To answer this question straight away: Yes, you can buy less than one Bitcoin. In other words, you can buy fractions of a Bitcoin — and very small fractions, at that. In fact, this is a typical choice for most Bitcoin buyers who don’t have enough money to buy a whole coin.

What’s the Smallest Fraction of a Bitcoin You Can Buy?

The smallest unit of Bitcoin is called a satoshi. This name honors Bitcoin’s creator, Satoshi Nakamoto. To this day, Satoshi Nakamoto remains anonymous for the general public in every way except in name, which many people think is actually a pseudonym for a group of developers. Whatever the case may be, in terms of Bitcoin assets, you can currently buy as little as a single satoshi and no less.

One Bitcoin equals one hundred million (100,000,000) satoshis. In other words, as a decimal value, one satoshi is the same as 0.00000001 BTC. Other smaller divisions of Bitcoin include the microbitcoin (μBTC) equaling 0.000001 BTC, the millibitcoin (mBTC) equaling 0.001 BTC, and so on.

If you’re one of many beginners in the field of crypto or a first-time Bitcoin buyer, you’d do well to purchase lower quantities just to verify if your Bitcoin wallet works properly. There’s usually nothing wrong with crypto wallets, but it’s still safer to start by acquiring only a few dollars worth of Bitcoin on your wallet to ensure you won’t have any issues with crypto withdrawals from your wallet.

How to Buy BTC

As mentioned above, there are several different ways to purchase Bitcoin in any amount. The most common types include crypto exchanges, Bitcoin brokerage, peer-to-peer (P2P) trading, and Bitcoin ATMs. 

Small shopping cart with bitcoins inside

Crypto Exchanges

A cryptocurrency exchange is typically a business that provides crypto traders with a platform for buying, selling, and trading cryptocurrencies through the internet. Crypto exchanges are the most popular way to buy Bitcoin with fiat or other cryptocurrencies.

The vast majority of exchanges allow for Bitcoin purchasing, and they’ll let you acquire any smaller quantity of satoshis, too. Apart from bitcoins, you can also find multiple altcoins on most crypto exchanges, with some of the most commonly traded coins including Ethereum (ETH), Bitcoin Cash (BCH), Tether (USDT), Cardano (ADA), Polkadot (DOT), Dogecoin (DOGE), and many more.

There are countless cryptocurrency exchanges out there that you can use to buy any amount of Bitcoin. Some of the more famous and well-established ones include Binance, Kraken, Coinbase, Robinhood, and more. 

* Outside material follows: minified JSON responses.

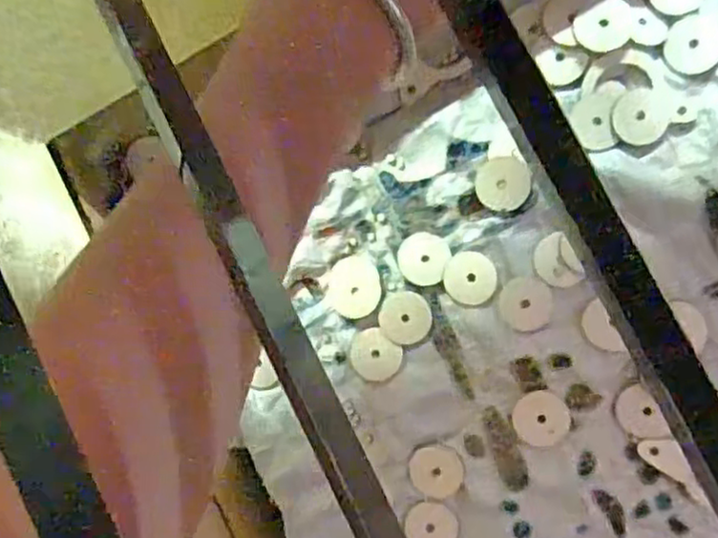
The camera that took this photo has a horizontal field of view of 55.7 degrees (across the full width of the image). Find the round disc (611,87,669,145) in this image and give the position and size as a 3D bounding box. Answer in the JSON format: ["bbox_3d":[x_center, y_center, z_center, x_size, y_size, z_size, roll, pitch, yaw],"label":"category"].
[{"bbox_3d":[0.162,-0.088,0.390,0.031,0.006,0.031,0,88,10],"label":"round disc"}]

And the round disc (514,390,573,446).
[{"bbox_3d":[0.105,0.087,0.391,0.031,0.004,0.031,0,88,10],"label":"round disc"}]

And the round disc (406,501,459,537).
[{"bbox_3d":[0.044,0.156,0.405,0.030,0.004,0.031,0,88,10],"label":"round disc"}]

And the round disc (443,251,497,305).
[{"bbox_3d":[0.066,0.006,0.405,0.030,0.004,0.031,0,88,10],"label":"round disc"}]

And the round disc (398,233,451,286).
[{"bbox_3d":[0.039,-0.006,0.410,0.030,0.004,0.031,0,88,10],"label":"round disc"}]

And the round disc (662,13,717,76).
[{"bbox_3d":[0.193,-0.129,0.390,0.032,0.004,0.033,0,88,10],"label":"round disc"}]

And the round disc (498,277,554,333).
[{"bbox_3d":[0.098,0.021,0.399,0.030,0.004,0.031,0,88,10],"label":"round disc"}]

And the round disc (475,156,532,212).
[{"bbox_3d":[0.085,-0.050,0.399,0.030,0.007,0.031,0,88,10],"label":"round disc"}]

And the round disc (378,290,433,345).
[{"bbox_3d":[0.028,0.030,0.411,0.032,0.004,0.031,0,88,10],"label":"round disc"}]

If you’re new to buying Bitcoin, picking one of the exchanges mentioned above would be your best option because these platforms have already made a name for themselves on the market. This means that larger trade volumes pass through these exchanges every day, and with their experience and reputation come more robust security measures and improved user experience. Such a setting would be ideal for you to learn the ropes of Bitcoin trading quickly and effectively while at the same time feeling safe because of the robust safety mechanisms powering these exchanges.

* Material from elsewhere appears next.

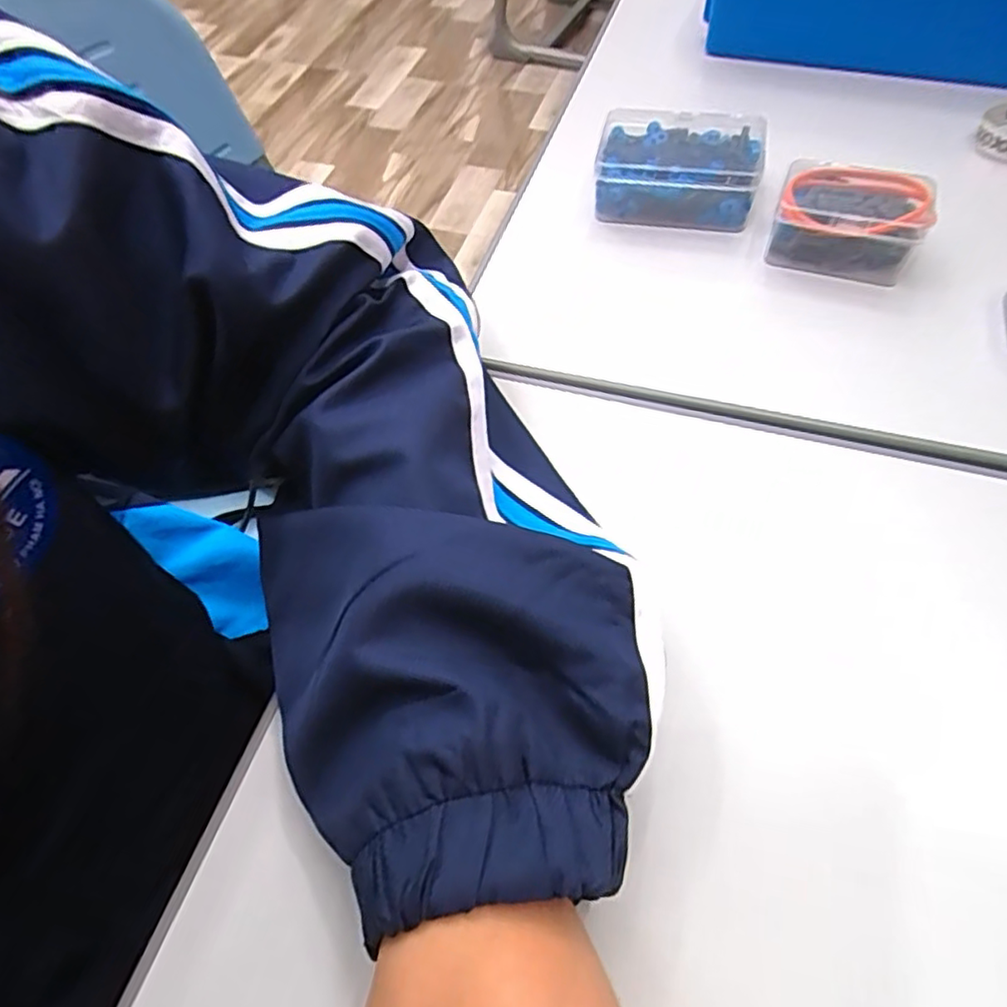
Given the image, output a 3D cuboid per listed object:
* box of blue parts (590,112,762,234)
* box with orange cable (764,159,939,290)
[{"bbox_3d":[0.103,-0.198,0.381,0.094,0.041,0.064,13,61,11],"label":"box of blue parts"},{"bbox_3d":[0.185,-0.151,0.344,0.075,0.041,0.045,23,63,17],"label":"box with orange cable"}]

The process of buying Bitcoin through an exchange is relatively straightforward. You start by creating an account on the exchange platform and choosing a payment method through which you’ll buy assets. Exchanges commonly let you use a debit card and a credit card, and some will even let you directly link your bank account for payment. From there on, you can place an order for the exact amount of Bitcoin you wish to buy and proceed by purchasing your payment method. Finally, you can store your assets in a Bitcoin wallet, which is a hardware or a digital wallet that holds the public and private cryptographic keys you need to use the crypto you purchased.

Bitcoin Brokerage

You can also choose to buy Bitcoin through crypto brokers. These brokers can be retail shops that can sell you Bitcoin directly, or they can play the role of mediators between you and a Bitcoin seller.

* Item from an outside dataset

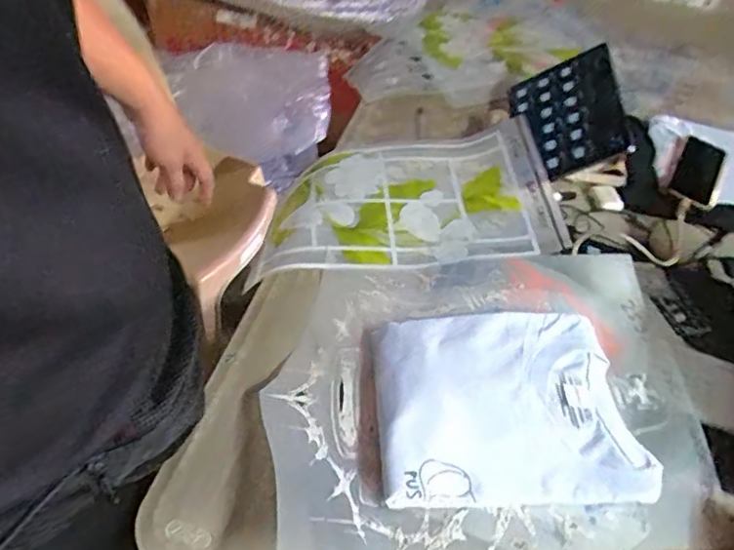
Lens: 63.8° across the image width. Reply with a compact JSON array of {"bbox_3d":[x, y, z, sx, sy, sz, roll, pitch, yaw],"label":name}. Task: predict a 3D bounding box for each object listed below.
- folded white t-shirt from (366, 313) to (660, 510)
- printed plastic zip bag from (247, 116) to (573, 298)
[{"bbox_3d":[0.139,0.133,0.611,0.255,0.043,0.207,1,50,-7],"label":"folded white t-shirt"},{"bbox_3d":[0.046,-0.109,0.852,0.416,0.053,0.264,-8,50,-3],"label":"printed plastic zip bag"}]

When a Bitcoin broker mediates a sale, they have less control over the transaction between you and the seller than traditional, centralized exchanges. As opposed to brokers, exchanges can charge you more in withdrawal fees and make your transaction details public. The process of trading crypto through a broker is also known as over-the-counter (OTC) brokerage.

Hand giving bitcoin to open palm

OTC brokers typically operate websites that you can access simply by filling in a form. From there, the broker will try to find a match for you — in our case, someone who wishes to sell smaller quantities of Bitcoin. Once the broker finds a seller, you’re informed that you’ve been matched. From there on, you’re put in direct contact with your seller and arrange all the details of the transaction with them.

Peer-to-Peer (P2P) Trading

Another way of buying Bitcoin is through peer-to-peer (P2P) transactions. These transactions can be done in two ways: either through specialized peer-to-peer exchange platforms or through direct contact with a person selling Bitcoin.

In the case of P2P platforms, they’re somewhat similar to regular centralized exchanges — in fact, some of these exchanges offer their own P2P versions, such as Binance’s P2P platform. The difference between the two types of platforms is that while regular exchanges use automated engines to complete crypto transactions, P2P platforms give you information about potential sellers. In this way, through P2P exchanges, you can pick your favorite seller and price instead of letting a centralized exchange do all this for you.

If you want to avoid exchanges altogether, you can also trade directly with someone you know and trust. This also includes sellers that a trusted party recommends. Here, it’s essential to make sure these sellers deliver on the promise and transfer the Bitcoin assets you bought from them, as you’ll have no guarantee of this from any mediator.

Bitcoin ATMs

Lastly, you can also buy Bitcoin from Bitcoin ATMs. The name might be misleading — unlike the ATMs in standard usage, which let you withdraw money from your bank account, Bitcoin ATMs let you purchase Bitcoins with your own money instead. You can typically do so with a card or with cash. Some of these ATMs will even let you sell Bitcoin for money, but not all.

While buying Bitcoin from exchanges or OTC brokers happens online, Bitcoin ATMs are physical machines you can find in a variety of different locations, including hotels, airports, restaurants, and similar service providers. With that said, Bitcoin ATMs are far less widespread and are typically only found in parts of the world where there’s increased Bitcoin trading activity. 

Blond woman wearing green dress using orange bitcoin ATM

Bitcoin ATMs typically impose daily BTC transaction limits, so you can’t buy vast quantities of Bitcoin at once — but if you’re in the market for smaller amounts of Bitcoin, this shouldn’t be a problem. However, Bitcoin ATMs do charge heftier withdrawal fees compared to crypto exchanges.

To find a Bitcoin ATM near you, you can use the Coin ATM Radar website, which uses an interactive map of Bitcoin ATM machines. Through it, you can check whether there are any Bitcoin ATMs near you, where exactly they’re located, what payment methods they support, ID requirements for withdrawing BTC to an external wallet, and other options. 

Different Ways to Buy Smaller Fractions of a Bitcoin

Now that you know you don’t have to buy a whole Bitcoin, you can start looking for the ideal solution for buying smaller fractions of Bitcoin assets. The most common options you have include crypto exchanges, Bitcoin brokerage, P2P trading, and Bitcoin ATMs.

We hope this article can help you make an informed decision on which way of acquiring BTC assets suits you best. Be aware that once you acquire any quantity of Bitcoin, you’ll also need a Bitcoin wallet to be able to use your newly acquired crypto assets for trading and purchasing.